Posted by Leila Abolfazli, Senior Counsel | Posted on: June 17, 2013 at 01:22 pm

H.R. 1797 is still a really really bad bill. It imposes a federal ban on almost all abortions after 20 weeks. It has no exception for when a woman’s health is threatened, or when there is a severe fetal anomaly. The one exception in the original introduction only applied to when a woman was on her deathbed from a physical illness (suicidal? sorry not good enough). The bill is an unconstitutional whopper – a paternalistic piece of legislation that cruelly ignores the lives of women it will affect. But don’t just take my word for it, see it for yourself. Just see how the bill’s sponsors view sexual assault, and its victims…

This is last week: House Judiciary Committee holds mark-up of H.R. 1797. During said hearing, the bill’s sponsor, Rep.
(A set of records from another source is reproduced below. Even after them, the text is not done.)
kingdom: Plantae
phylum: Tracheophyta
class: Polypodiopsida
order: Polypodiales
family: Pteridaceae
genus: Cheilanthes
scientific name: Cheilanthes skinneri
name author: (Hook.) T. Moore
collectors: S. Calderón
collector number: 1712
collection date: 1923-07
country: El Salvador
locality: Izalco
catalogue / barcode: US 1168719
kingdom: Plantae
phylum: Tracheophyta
Trent Franks, makes now infamous comment that pregnancy does not often result from rape. Franks makes this comment just before every Republican committee member votes against an amendment that would have included an exception for rape or incest. Committee members complain that the exception doesn’t include a reporting requirement.

Next up – huge fallout from Franks’ comments, Washington Post gives him four pinocchios for his statement. House leadership scrambles. Bill is taken out of Franks’ hands, and given to a female Republican to manage on the floor. But what else can be done to get bill back on track? That’s right -- add that pesky rape/incest exception on a late Friday afternoon.

But the exception itself shows how bill sponsors really don’t get it. And think we really are stupid. That the public won’t see through this crass political calculation. Should we feel good about this bill now that it includes an exception for rape and incest THAT REQUIRES FIRST THE SEXUAL ASSAULT TO BE REPORTED?